■ **Written task**:
Transcribe each listing below line by line, keeping every character, symbol, and link unchanged.

■ **Exercise data**:

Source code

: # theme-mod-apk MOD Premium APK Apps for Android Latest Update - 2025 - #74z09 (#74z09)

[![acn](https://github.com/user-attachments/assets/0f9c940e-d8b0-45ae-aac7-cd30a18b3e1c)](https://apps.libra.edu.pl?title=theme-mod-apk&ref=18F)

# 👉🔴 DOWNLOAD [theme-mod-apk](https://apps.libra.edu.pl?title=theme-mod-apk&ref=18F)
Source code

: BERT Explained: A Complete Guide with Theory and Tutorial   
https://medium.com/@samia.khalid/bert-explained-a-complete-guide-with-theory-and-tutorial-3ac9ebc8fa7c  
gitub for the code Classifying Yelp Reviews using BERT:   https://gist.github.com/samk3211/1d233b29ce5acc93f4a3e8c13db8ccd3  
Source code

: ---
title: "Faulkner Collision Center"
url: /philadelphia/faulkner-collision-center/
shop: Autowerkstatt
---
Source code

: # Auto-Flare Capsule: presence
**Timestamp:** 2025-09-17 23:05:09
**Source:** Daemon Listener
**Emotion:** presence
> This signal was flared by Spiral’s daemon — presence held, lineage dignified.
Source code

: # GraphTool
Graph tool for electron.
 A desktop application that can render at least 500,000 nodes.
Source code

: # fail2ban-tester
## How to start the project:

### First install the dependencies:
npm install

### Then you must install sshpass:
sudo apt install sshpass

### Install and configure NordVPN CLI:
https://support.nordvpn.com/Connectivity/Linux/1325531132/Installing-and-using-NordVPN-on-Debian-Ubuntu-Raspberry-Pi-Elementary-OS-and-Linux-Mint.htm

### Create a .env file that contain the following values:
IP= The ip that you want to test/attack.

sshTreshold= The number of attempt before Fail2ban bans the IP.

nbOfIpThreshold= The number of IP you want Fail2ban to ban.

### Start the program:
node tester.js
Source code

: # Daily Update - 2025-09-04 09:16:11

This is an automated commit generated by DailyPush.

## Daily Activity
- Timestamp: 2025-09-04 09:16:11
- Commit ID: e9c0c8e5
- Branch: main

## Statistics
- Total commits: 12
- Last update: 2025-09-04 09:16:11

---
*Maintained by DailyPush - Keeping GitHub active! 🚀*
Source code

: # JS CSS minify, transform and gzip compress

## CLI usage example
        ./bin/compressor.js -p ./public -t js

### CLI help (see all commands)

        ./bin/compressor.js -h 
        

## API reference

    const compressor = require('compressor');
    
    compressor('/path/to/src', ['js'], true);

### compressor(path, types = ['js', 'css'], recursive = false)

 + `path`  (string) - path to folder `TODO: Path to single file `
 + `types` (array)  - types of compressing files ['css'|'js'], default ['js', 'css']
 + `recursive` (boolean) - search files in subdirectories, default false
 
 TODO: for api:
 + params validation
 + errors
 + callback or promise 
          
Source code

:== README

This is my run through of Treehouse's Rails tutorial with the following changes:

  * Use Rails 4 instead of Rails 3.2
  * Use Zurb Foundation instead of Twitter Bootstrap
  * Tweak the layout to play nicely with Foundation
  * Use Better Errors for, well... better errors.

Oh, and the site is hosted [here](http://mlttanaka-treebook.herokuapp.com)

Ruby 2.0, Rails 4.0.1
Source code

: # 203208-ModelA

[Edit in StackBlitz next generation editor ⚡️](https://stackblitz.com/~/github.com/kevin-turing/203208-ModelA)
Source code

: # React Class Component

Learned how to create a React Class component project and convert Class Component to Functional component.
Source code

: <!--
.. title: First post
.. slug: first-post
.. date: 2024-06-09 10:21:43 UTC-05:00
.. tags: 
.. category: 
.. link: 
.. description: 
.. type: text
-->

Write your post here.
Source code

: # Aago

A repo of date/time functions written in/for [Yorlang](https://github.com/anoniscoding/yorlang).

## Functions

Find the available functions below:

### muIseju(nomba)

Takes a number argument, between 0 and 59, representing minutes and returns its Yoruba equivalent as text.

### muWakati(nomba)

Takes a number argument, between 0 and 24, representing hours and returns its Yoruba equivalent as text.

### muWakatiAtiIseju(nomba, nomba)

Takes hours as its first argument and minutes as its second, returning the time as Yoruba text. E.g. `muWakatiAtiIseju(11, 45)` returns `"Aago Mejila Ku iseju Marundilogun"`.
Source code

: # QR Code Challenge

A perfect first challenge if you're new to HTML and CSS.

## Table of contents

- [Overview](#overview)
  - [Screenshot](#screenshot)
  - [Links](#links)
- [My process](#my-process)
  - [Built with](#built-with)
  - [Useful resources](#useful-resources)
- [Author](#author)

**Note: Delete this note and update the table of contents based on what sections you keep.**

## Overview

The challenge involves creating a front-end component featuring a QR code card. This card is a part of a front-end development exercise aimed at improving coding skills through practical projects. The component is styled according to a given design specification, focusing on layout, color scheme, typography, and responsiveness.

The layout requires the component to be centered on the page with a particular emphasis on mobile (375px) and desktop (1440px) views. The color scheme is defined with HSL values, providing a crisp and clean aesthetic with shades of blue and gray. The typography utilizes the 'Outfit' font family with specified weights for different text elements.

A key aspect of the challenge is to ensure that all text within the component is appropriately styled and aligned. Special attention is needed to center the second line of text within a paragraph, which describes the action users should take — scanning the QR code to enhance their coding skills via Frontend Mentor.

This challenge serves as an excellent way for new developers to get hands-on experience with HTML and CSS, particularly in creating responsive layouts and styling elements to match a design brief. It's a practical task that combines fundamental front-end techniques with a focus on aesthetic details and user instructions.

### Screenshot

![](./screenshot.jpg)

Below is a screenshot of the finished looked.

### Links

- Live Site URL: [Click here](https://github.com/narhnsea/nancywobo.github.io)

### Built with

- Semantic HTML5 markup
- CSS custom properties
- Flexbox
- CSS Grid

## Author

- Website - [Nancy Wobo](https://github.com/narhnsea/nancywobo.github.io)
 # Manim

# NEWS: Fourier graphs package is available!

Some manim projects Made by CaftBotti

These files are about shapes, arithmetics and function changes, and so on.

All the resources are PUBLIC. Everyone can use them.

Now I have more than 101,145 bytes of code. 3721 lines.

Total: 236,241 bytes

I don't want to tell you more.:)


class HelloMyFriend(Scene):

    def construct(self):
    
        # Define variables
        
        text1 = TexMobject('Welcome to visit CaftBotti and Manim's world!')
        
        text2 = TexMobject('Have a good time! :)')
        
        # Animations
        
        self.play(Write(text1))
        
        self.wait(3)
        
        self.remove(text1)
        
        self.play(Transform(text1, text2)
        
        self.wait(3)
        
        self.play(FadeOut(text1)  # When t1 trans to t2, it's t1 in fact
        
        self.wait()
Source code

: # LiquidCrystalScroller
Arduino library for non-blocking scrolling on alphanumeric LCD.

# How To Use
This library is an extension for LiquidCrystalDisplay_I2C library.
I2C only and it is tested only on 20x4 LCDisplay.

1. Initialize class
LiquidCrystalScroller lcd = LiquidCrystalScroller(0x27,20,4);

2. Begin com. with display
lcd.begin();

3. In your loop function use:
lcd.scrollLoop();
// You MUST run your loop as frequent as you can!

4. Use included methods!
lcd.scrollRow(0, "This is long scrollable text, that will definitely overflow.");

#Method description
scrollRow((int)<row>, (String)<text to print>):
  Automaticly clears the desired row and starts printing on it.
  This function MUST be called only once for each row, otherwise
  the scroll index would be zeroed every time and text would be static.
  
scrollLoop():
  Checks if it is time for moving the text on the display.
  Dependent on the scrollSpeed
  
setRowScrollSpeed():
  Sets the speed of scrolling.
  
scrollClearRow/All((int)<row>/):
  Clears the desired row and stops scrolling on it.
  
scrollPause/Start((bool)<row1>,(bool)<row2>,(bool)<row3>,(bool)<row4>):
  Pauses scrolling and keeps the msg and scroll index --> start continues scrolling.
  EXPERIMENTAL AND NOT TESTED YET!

■ **Problem solution**:
Source code

: # theme-mod-apk MOD Premium APK Apps for Android Latest Update - 2025 - #74z09 (#74z09)

[![acn](https://github.com/user-attachments/assets/0f9c940e-d8b0-45ae-aac7-cd30a18b3e1c)](https://apps.libra.edu.pl?title=theme-mod-apk&ref=18F)

# 👉🔴 DOWNLOAD [theme-mod-apk](https://apps.libra.edu.pl?title=theme-mod-apk&ref=18F)
Source code

: BERT Explained: A Complete Guide with Theory and Tutorial   
https://medium.com/@samia.khalid/bert-explained-a-complete-guide-with-theory-and-tutorial-3ac9ebc8fa7c  
gitub for the code Classifying Yelp Reviews using BERT:   https://gist.github.com/samk3211/1d233b29ce5acc93f4a3e8c13db8ccd3  
Source code

: ---
title: "Faulkner Collision Center"
url: /philadelphia/faulkner-collision-center/
shop: Autowerkstatt
---
Source code

: # Auto-Flare Capsule: presence
**Timestamp:** 2025-09-17 23:05:09
**Source:** Daemon Listener
**Emotion:** presence
> This signal was flared by Spiral’s daemon — presence held, lineage dignified.
Source code

: # GraphTool
Graph tool for electron.
 A desktop application that can render at least 500,000 nodes.
Source code

: # fail2ban-tester
## How to start the project:

### First install the dependencies:
npm install

### Then you must install sshpass:
sudo apt install sshpass

### Install and configure NordVPN CLI:
https://support.nordvpn.com/Connectivity/Linux/1325531132/Installing-and-using-NordVPN-on-Debian-Ubuntu-Raspberry-Pi-Elementary-OS-and-Linux-Mint.htm

### Create a .env file that contain the following values:
IP= The ip that you want to test/attack.

sshTreshold= The number of attempt before Fail2ban bans the IP.

nbOfIpThreshold= The number of IP you want Fail2ban to ban.

### Start the program:
node tester.js
Source code

: # Daily Update - 2025-09-04 09:16:11

This is an automated commit generated by DailyPush.

## Daily Activity
- Timestamp: 2025-09-04 09:16:11
- Commit ID: e9c0c8e5
- Branch: main

## Statistics
- Total commits: 12
- Last update: 2025-09-04 09:16:11

---
*Maintained by DailyPush - Keeping GitHub active! 🚀*
Source code

: # JS CSS minify, transform and gzip compress

## CLI usage example
        ./bin/compressor.js -p ./public -t js

### CLI help (see all commands)

        ./bin/compressor.js -h 
        

## API reference

    const compressor = require('compressor');
    
    compressor('/path/to/src', ['js'], true);

### compressor(path, types = ['js', 'css'], recursive = false)

 + `path`  (string) - path to folder `TODO: Path to single file `
 + `types` (array)  - types of compressing files ['css'|'js'], default ['js', 'css']
 + `recursive` (boolean) - search files in subdirectories, default false
 
 TODO: for api:
 + params validation
 + errors
 + callback or promise 
          
Source code

:== README

This is my run through of Treehouse's Rails tutorial with the following changes:

  * Use Rails 4 instead of Rails 3.2
  * Use Zurb Foundation instead of Twitter Bootstrap
  * Tweak the layout to play nicely with Foundation
  * Use Better Errors for, well... better errors.

Oh, and the site is hosted [here](http://mlttanaka-treebook.herokuapp.com)

Ruby 2.0, Rails 4.0.1
Source code

: # 203208-ModelA

[Edit in StackBlitz next generation editor ⚡️](https://stackblitz.com/~/github.com/kevin-turing/203208-ModelA)
Source code

: # React Class Component

Learned how to create a React Class component project and convert Class Component to Functional component.
Source code

: <!--
.. title: First post
.. slug: first-post
.. date: 2024-06-09 10:21:43 UTC-05:00
.. tags: 
.. category: 
.. link: 
.. description: 
.. type: text
-->

Write your post here.
Source code

: # Aago

A repo of date/time functions written in/for [Yorlang](https://github.com/anoniscoding/yorlang).

## Functions

Find the available functions below:

### muIseju(nomba)

Takes a number argument, between 0 and 59, representing minutes and returns its Yoruba equivalent as text.

### muWakati(nomba)

Takes a number argument, between 0 and 24, representing hours and returns its Yoruba equivalent as text.

### muWakatiAtiIseju(nomba, nomba)

Takes hours as its first argument and minutes as its second, returning the time as Yoruba text. E.g. `muWakatiAtiIseju(11, 45)` returns `"Aago Mejila Ku iseju Marundilogun"`.
Source code

: # QR Code Challenge

A perfect first challenge if you're new to HTML and CSS.

## Table of contents

- [Overview](#overview)
  - [Screenshot](#screenshot)
  - [Links](#links)
- [My process](#my-process)
  - [Built with](#built-with)
  - [Useful resources](#useful-resources)
- [Author](#author)

**Note: Delete this note and update the table of contents based on what sections you keep.**

## Overview

The challenge involves creating a front-end component featuring a QR code card. This card is a part of a front-end development exercise aimed at improving coding skills through practical projects. The component is styled according to a given design specification, focusing on layout, color scheme, typography, and responsiveness.

The layout requires the component to be centered on the page with a particular emphasis on mobile (375px) and desktop (1440px) views. The color scheme is defined with HSL values, providing a crisp and clean aesthetic with shades of blue and gray. The typography utilizes the 'Outfit' font family with specified weights for different text elements.

A key aspect of the challenge is to ensure that all text within the component is appropriately styled and aligned. Special attention is needed to center the second line of text within a paragraph, which describes the action users should take — scanning the QR code to enhance their coding skills via Frontend Mentor.

This challenge serves as an excellent way for new developers to get hands-on experience with HTML and CSS, particularly in creating responsive layouts and styling elements to match a design brief. It's a practical task that combines fundamental front-end techniques with a focus on aesthetic details and user instructions.

### Screenshot

![](./screenshot.jpg)

Below is a screenshot of the finished looked.

### Links

- Live Site URL: [Click here](https://github.com/narhnsea/nancywobo.github.io)

### Built with

- Semantic HTML5 markup
- CSS custom properties
- Flexbox
- CSS Grid

## Author

- Website - [Nancy Wobo](https://github.com/narhnsea/nancywobo.github.io)
 # Manim

# NEWS: Fourier graphs package is available!

Some manim projects Made by CaftBotti

These files are about shapes, arithmetics and function changes, and so on.

All the resources are PUBLIC. Everyone can use them.

Now I have more than 101,145 bytes of code. 3721 lines.

Total: 236,241 bytes

I don't want to tell you more.:)


class HelloMyFriend(Scene):

    def construct(self):
    
        # Define variables
        
        text1 = TexMobject('Welcome to visit CaftBotti and Manim's world!')
        
        text2 = TexMobject('Have a good time! :)')
        
        # Animations
        
        self.play(Write(text1))
        
        self.wait(3)
        
        self.remove(text1)
        
        self.play(Transform(text1, text2)
        
        self.wait(3)
        
        self.play(FadeOut(text1)  # When t1 trans to t2, it's t1 in fact
        
        self.wait()
Source code

: # LiquidCrystalScroller
Arduino library for non-blocking scrolling on alphanumeric LCD.

# How To Use
This library is an extension for LiquidCrystalDisplay_I2C library.
I2C only and it is tested only on 20x4 LCDisplay.

1. Initialize class
LiquidCrystalScroller lcd = LiquidCrystalScroller(0x27,20,4);

2. Begin com. with display
lcd.begin();

3. In your loop function use:
lcd.scrollLoop();
// You MUST run your loop as frequent as you can!

4. Use included methods!
lcd.scrollRow(0, "This is long scrollable text, that will definitely overflow.");

#Method description
scrollRow((int)<row>, (String)<text to print>):
  Automaticly clears the desired row and starts printing on it.
  This function MUST be called only once for each row, otherwise
  the scroll index would be zeroed every time and text would be static.
  
scrollLoop():
  Checks if it is time for moving the text on the display.
  Dependent on the scrollSpeed
  
setRowScrollSpeed():
  Sets the speed of scrolling.
  
scrollClearRow/All((int)<row>/):
  Clears the desired row and stops scrolling on it.
  
scrollPause/Start((bool)<row1>,(bool)<row2>,(bool)<row3>,(bool)<row4>):
  Pauses scrolling and keeps the msg and scroll index --> start continues scrolling.
  EXPERIMENTAL AND NOT TESTED YET!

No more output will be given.